Raylan drops his keys in a puddle next to the car door. "Shit."

"There are consequences to actions, Raylan," Art chides. "Don't get upset at me for-"

"No," Raylan cuts him off, then sighs at the mess in his hand. "I dropped my keys in a puddle that's half Slurpee and half Lord knows what."

Art chuckles. "Well, dry 'em off and get going. I'll see you back at the office this afternoon. Remember you owe me paperwork."

"I look forward to it," Raylan says with as much sarcastic cheer as he can muster, but Art's already hung up.

He's late to Big Sandy because it's longer than a two-hour drive if there's any chance of picking up a speeding ticket, but it doesn't matter because the transfer paperwork's not ready when he does arrive. He ends up shooting the shit with the desk clerk for an hour while the warden's staff makes phone calls and waits for faxes just in case this is all an elaborate plot to spring Mitchell. An idea that Raylan finds as ridiculous as the desk clerk once he takes a look at the file. Lou Mitchell's a Department of Education bureaucrat who got caught using federal money to make his car payments and send his son to private school; he's a slightly overweight, slightly balding, more than slightly rumpled black man in his fifties who looks like embezzlement's about at the limit of his creativity. This impression is reinforced once Mitchell is finally produced, a sorry man in his white sneakers and orange jumpsuit, cuffed at the wrist and ankle and shuffling along with his worldly goods in a clear plastic bag clutched to his belly.

Mitchell is quiet on the drive back to Lexington, spending the time looking out the window and not mounting a protest when Raylan won't let him close the stall door during the pee break.

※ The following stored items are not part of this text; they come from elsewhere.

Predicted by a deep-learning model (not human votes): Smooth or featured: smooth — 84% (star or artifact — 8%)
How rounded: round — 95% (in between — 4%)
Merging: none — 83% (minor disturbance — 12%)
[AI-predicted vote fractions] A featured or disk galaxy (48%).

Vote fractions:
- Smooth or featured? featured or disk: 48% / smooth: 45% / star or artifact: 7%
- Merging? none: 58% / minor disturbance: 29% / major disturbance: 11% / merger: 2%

The jail in Lexington's not expecting Mitchell and the duty officer's a prick who won't accept custody of him until all of the paperwork is in order, leaving Raylan to wait another hour before he can sign the damned piece of paper and wish Mitchell good luck. He goes to the ATM, goes to the chili place for a lunch special to go, and then back to the courthouse so he can see how much paperwork he's got to do and how much of it Art actually expects him to hand in.

"Did you get that from the place on North Upper?" Tim asks as Raylan's halfway through his chili three-way.

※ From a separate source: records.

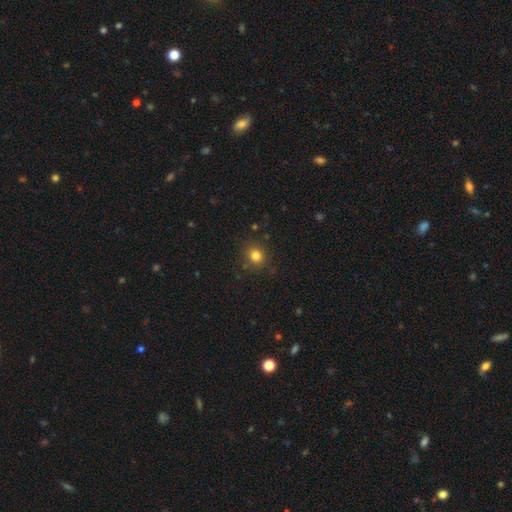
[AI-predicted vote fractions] Smooth or featured? Predicted: smooth (p=0.81). How rounded? Predicted: round (p=0.78). Merging? Predicted: none (p=0.85).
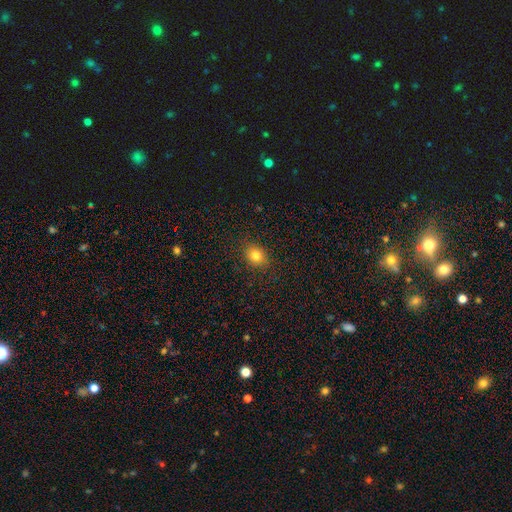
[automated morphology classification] A smooth galaxy with no disk features (81%) that is round (54%).

Vote fractions:
- Smooth or featured? smooth: 81% / star or artifact: 12% / featured or disk: 7%
- How rounded? round: 54% / in between: 44% / cigar-shaped: 1%
- Merging? none: 88% / minor disturbance: 9% / major disturbance: 3% / merger: 1%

Raylan, mouth full of spaghetti and cheese, nods.

"I'd be careful," Tim warns. "They got closed by the Board of Health last week. Racked up ninety violations."

Raylan forces himself to finish chewing and swallowing. "Well, then they're going to be extra careful right after they reopen, aren't they?"

Nonetheless, he examines each bite before he puts it in his mouth and ends up throwing some of it out.

The afternoon is dull and boring and full of Tim's Chinese water torture typing (peck.pause.peck.pause.pause.peck.peck.pause.peckpeckpeck) and Rachel having a prolonged phone conversation with someone at the Covington courthouse that's undoubtedly frustrating as hell to her but is a pleasant diversion in the form of absurdist theater for the rest of them. Raylan finishes two case reports, the big ones Art is most likely to demand from him, and starts files on four others so that it looks like he's not three months behind, which he is.

"Hey, turn on the news," Sawyer calls out as he pushes through the door. "Hostage situation at the Whole Foods."

"It's a break from their usual highway robbery," Tim offers, not looking up from his keyboard. It has a 'quiet mode' that he refuses to use because he touch-types poorly and Raylan, in the desk adjacent, has seriously considered pouring water on it to force a change. "You'd think they wrapped their arugula in gold at those prices. The President even said it was too much."

"What are you buying at Whole Foods?" Raylan asks, not ruling out that the answer is in fact arugula. Tim is particularly complicated for an Army Ranger.

"They have cheap fish on the weekends," Tim answers.

"They have cheap fish on the weekends because it was caught on Tuesday and we're a landlocked state," Raylan replies, making a face. Tim is also sometimes just an accident waiting to happen. "And you're warning me about the chili place?"

Ramirez, closest to the television, reaches for the remote. It comes on with a blast of music at very high volume and Art is in his doorway a deep breath away from bellowing at them for goofing off before Ramirez can lower the volume and change the channel. It's already made the news and two channels have broken in to the mid-afternoon slate of talk shows and fake courtrooms to show live video from the parking lot.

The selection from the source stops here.